## GIVEN INSTRUCTION:
Print every line of the listing below word for word, from the first to the last, leaving nothing out.

## EXERCISE INPUT:
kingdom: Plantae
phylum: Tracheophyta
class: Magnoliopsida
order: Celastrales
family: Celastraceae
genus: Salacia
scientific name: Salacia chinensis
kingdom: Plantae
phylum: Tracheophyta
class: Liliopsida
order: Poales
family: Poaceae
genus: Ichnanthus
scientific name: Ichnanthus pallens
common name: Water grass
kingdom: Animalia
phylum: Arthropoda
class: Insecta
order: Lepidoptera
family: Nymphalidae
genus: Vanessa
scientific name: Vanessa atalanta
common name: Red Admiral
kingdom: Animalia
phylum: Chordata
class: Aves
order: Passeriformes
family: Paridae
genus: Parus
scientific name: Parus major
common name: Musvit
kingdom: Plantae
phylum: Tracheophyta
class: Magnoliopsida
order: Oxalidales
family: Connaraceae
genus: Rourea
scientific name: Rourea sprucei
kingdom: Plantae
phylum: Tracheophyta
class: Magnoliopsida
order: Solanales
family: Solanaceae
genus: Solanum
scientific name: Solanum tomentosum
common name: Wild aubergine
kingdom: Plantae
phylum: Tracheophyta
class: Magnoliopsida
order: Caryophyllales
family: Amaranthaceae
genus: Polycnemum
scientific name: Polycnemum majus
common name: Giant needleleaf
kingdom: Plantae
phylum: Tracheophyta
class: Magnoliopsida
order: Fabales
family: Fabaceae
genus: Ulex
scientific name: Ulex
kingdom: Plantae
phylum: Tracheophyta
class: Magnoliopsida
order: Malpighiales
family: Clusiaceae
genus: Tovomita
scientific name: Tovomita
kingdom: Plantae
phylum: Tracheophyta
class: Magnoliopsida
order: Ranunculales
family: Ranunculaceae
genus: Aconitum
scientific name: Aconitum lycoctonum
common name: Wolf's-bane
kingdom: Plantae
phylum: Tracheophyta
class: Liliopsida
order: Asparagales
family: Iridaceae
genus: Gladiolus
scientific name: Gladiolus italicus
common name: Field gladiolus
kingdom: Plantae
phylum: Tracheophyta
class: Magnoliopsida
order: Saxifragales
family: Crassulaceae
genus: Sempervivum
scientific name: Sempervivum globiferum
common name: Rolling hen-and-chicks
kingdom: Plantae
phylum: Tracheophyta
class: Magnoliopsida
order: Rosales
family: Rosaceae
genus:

## RESPONSE FOR THIS EXERCISE:
kingdom: Plantae
phylum: Tracheophyta
class: Magnoliopsida
order: Celastrales
family: Celastraceae
genus: Salacia
scientific name: Salacia chinensis
kingdom: Plantae
phylum: Tracheophyta
class: Liliopsida
order: Poales
family: Poaceae
genus: Ichnanthus
scientific name: Ichnanthus pallens
common name: Water grass
kingdom: Animalia
phylum: Arthropoda
class: Insecta
order: Lepidoptera
family: Nymphalidae
genus: Vanessa
scientific name: Vanessa atalanta
common name: Red Admiral
kingdom: Animalia
phylum: Chordata
class: Aves
order: Passeriformes
family: Paridae
genus: Parus
scientific name: Parus major
common name: Musvit
kingdom: Plantae
phylum: Tracheophyta
class: Magnoliopsida
order: Oxalidales
family: Connaraceae
genus: Rourea
scientific name: Rourea sprucei
kingdom: Plantae
phylum: Tracheophyta
class: Magnoliopsida
order: Solanales
family: Solanaceae
genus: Solanum
scientific name: Solanum tomentosum
common name: Wild aubergine
kingdom: Plantae
phylum: Tracheophyta
class: Magnoliopsida
order: Caryophyllales
family: Amaranthaceae
genus: Polycnemum
scientific name: Polycnemum majus
common name: Giant needleleaf
kingdom: Plantae
phylum: Tracheophyta
class: Magnoliopsida
order: Fabales
family: Fabaceae
genus: Ulex
scientific name: Ulex
kingdom: Plantae
phylum: Tracheophyta
class: Magnoliopsida
order: Malpighiales
family: Clusiaceae
genus: Tovomita
scientific name: Tovomita
kingdom: Plantae
phylum: Tracheophyta
class: Magnoliopsida
order: Ranunculales
family: Ranunculaceae
genus: Aconitum
scientific name: Aconitum lycoctonum
common name: Wolf's-bane
kingdom: Plantae
phylum: Tracheophyta
class: Liliopsida
order: Asparagales
family: Iridaceae
genus: Gladiolus
scientific name: Gladiolus italicus
common name: Field gladiolus
kingdom: Plantae
phylum: Tracheophyta
class: Magnoliopsida
order: Saxifragales
family: Crassulaceae
genus: Sempervivum
scientific name: Sempervivum globiferum
common name: Rolling hen-and-chicks
kingdom: Plantae
phylum: Tracheophyta
class: Magnoliopsida
order: Rosales
family: Rosaceae
genus:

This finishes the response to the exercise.